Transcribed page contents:
▬▬▬▬▬▬▬▬▬▬
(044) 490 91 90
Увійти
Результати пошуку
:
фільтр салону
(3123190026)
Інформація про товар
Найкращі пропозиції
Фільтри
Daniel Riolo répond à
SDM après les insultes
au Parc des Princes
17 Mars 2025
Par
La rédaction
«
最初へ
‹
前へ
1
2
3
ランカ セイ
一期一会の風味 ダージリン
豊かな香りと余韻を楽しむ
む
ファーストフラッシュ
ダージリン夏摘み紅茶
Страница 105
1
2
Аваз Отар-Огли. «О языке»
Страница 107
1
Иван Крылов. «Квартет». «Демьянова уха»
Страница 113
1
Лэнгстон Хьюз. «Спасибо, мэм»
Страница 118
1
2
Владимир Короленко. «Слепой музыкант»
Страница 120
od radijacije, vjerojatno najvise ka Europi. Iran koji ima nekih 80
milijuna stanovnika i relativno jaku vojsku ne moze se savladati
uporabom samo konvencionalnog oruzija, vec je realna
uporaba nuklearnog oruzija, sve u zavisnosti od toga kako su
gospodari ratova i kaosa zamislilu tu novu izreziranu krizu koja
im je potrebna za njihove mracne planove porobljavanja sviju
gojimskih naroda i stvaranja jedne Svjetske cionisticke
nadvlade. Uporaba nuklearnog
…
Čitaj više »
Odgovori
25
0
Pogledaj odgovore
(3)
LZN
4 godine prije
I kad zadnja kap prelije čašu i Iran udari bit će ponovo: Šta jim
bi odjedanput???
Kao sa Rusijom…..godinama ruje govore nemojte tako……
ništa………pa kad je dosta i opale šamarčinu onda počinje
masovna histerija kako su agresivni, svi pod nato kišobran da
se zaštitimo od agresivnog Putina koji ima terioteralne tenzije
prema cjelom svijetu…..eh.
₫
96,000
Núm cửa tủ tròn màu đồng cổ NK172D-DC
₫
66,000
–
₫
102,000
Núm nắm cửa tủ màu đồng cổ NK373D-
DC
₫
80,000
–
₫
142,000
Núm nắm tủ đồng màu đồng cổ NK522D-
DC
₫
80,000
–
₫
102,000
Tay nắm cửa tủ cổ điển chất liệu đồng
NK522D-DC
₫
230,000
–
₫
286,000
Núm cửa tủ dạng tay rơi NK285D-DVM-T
▬▬▬▬▬▬▬▬▬▬
Whenever the word "Страница" occurs in a line above, copy that line.

Task response:
Страница 105
Страница 107
Страница 113
Страница 118
Страница 120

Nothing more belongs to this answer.